* **PROBLEM TO WORK ON**: Write the data below out again, unchanged.

Dataset entries:

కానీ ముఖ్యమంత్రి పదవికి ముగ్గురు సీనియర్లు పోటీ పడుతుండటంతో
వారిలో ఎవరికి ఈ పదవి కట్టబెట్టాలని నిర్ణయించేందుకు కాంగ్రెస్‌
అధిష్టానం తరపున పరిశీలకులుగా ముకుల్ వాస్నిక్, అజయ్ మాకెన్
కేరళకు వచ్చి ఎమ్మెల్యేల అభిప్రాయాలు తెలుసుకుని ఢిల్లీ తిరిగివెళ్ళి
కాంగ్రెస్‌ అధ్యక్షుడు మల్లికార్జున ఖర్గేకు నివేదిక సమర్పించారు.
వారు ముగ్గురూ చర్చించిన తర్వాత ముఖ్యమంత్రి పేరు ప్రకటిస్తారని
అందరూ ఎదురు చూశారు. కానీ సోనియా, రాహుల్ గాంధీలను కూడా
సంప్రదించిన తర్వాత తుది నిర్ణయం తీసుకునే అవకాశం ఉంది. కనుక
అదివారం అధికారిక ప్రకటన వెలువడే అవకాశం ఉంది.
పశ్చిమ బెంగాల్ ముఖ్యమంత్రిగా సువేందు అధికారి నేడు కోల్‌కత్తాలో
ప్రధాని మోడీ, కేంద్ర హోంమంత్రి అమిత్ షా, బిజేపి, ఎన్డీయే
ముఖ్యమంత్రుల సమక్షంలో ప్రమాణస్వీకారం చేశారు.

* **SOLVED PROBLEM**:
కానీ ముఖ్యమంత్రి పదవికి ముగ్గురు సీనియర్లు పోటీ పడుతుండటంతో
వారిలో ఎవరికి ఈ పదవి కట్టబెట్టాలని నిర్ణయించేందుకు కాంగ్రెస్‌
అధిష్టానం తరపున పరిశీలకులుగా ముకుల్ వాస్నిక్, అజయ్ మాకెన్
కేరళకు వచ్చి ఎమ్మెల్యేల అభిప్రాయాలు తెలుసుకుని ఢిల్లీ తిరిగివెళ్ళి
కాంగ్రెస్‌ అధ్యక్షుడు మల్లికార్జున ఖర్గేకు నివేదిక సమర్పించారు.
వారు ముగ్గురూ చర్చించిన తర్వాత ముఖ్యమంత్రి పేరు ప్రకటిస్తారని
అందరూ ఎదురు చూశారు. కానీ సోనియా, రాహుల్ గాంధీలను కూడా
సంప్రదించిన తర్వాత తుది నిర్ణయం తీసుకునే అవకాశం ఉంది. కనుక
అదివారం అధికారిక ప్రకటన వెలువడే అవకాశం ఉంది.
పశ్చిమ బెంగాల్ ముఖ్యమంత్రిగా సువేందు అధికారి నేడు కోల్‌కత్తాలో
ప్రధాని మోడీ, కేంద్ర హోంమంత్రి అమిత్ షా, బిజేపి, ఎన్డీయే
ముఖ్యమంత్రుల సమక్షంలో ప్రమాణస్వీకారం చేశారు.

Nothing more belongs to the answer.